Hide code cell source

np.random.seed(0)
X_1d = np.sort(np.random.uniform(0, 10, 100)).reshape(-1, 1)
y_1d = 3 * np.sin(X_1d.ravel()) + np.random.normal(0, 0.5, 100)
X_1d_tr, X_1d_te, y_1d_tr, y_1d_te = train_test_split(
    X_1d, y_1d, test_size=0.3, random_state=0)

chosen_depths = [1, 3, 6, 12]
Xp = np.linspace(0, 10, 500).reshape(-1, 1)

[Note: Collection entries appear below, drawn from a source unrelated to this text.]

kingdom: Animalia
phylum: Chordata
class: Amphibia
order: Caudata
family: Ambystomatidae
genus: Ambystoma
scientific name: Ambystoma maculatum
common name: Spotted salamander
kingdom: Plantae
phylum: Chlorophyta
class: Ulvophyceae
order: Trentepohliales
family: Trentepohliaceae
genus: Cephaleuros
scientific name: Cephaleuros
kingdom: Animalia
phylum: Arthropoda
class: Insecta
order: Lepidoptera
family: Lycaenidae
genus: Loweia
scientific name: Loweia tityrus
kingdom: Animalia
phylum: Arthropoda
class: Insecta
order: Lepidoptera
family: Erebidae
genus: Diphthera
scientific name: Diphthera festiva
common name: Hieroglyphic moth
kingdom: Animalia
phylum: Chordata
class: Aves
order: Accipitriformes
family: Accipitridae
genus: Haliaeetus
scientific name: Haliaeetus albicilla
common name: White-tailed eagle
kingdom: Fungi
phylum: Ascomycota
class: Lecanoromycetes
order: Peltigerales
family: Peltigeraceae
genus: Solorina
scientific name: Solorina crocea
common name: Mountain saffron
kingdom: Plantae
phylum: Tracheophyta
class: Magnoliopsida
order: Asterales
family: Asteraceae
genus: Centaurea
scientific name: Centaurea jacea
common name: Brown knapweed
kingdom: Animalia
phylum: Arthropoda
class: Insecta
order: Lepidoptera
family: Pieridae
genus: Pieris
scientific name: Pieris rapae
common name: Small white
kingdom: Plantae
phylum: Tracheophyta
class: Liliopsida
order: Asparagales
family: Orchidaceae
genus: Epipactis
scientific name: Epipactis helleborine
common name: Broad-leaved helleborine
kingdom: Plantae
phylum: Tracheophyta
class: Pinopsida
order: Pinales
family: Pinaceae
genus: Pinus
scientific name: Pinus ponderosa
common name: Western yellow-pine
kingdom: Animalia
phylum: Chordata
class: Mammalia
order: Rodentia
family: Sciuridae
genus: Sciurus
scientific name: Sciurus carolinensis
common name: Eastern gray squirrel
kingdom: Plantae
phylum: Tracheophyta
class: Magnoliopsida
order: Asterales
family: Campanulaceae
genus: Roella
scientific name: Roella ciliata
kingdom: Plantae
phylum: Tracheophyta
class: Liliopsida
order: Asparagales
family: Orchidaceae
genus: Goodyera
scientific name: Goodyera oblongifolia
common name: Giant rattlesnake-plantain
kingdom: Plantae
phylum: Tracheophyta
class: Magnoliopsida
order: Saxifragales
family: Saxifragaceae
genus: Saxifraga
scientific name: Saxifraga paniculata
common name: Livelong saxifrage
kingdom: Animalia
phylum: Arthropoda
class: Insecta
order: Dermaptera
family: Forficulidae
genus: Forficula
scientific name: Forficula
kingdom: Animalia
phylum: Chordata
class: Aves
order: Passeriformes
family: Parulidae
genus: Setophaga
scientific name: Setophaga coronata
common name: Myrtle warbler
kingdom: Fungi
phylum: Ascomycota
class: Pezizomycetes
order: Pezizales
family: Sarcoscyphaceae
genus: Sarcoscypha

fig, axes = plt.subplots(1, 4, figsize=(16, 4), sharey=True)
for ax, d in zip(axes, chosen_depths):
    m = DecisionTreeRegressor(max_depth=d, random_state=0)
    m.fit(X_1d_tr, y_1d_tr)
    tr_r2 = m.score(X_1d_tr, y_1d_tr)
    te_r2 = m.score(X_1d_te, y_1d_te)
    ax.scatter(X_1d_tr, y_1d_tr, s=18, alpha=0.5, label='Train')
    ax.plot(Xp, m.predict(Xp), 'r-', linewidth=2)
    ax.set_title(f'depth={d}\nTrain={tr_r2:.2f} / Test={te_r2:.2f}',
                 fontsize=10, fontweight='bold')
    ax.grid(True, alpha=0.3)

axes[0].set_ylabel('y', fontsize=11)
plt.suptitle('Decision Tree - Depth vs Fit Complexity',
             fontsize=13, fontweight='bold', y=1.02)
plt.tight_layout()
plt.show()
../../../../_images/e114d886d66d8e09f87320841cd20056c5dadee5d9f4b9e8511189ec85d800c0.png

The step-function predictions are clearly visible: shallow trees produce coarse approximations (high bias), while deep trees follow every wiggle in the training data (high variance).

Feature Importance#

Hide code cell source

imp = pd.Series(tree.feature_importances_,
                index=[f'Feature {i}' for i in range(X.shape[1])])
imp = imp.sort_values(ascending=False)

plt.figure(figsize=(9, 4))
imp.plot(kind='bar', edgecolor='black', alpha=0.85, color='steelblue')
plt.xticks(rotation=45, ha='right')
plt.ylabel('Impurity Decrease (importance)', fontsize=11)
plt.title('Decision Tree - Feature Importances', fontsize=13, fontweight='bold')
plt.grid(True, alpha=0.3, axis='y')
plt.tight_layout()
plt.show()
../../../../_images/7304dd88efa0398022bc4b62a432277ba45022e07e7e0fa31994b9303584cafe.png

Strengths and Weaknesses#

Strengths

No feature scaling needed; handles non-linearity; interpretable (visualise the tree); mixed feature types

Weaknesses

High variance - sensitive to small data changes; prone to overfitting at large depths

Tip

Single decision trees are rarely used in isolation for competitive performance. They are the core building block for Random Forest (bagging) and Boosting (boosting) - ensemble methods that correct their variance problem.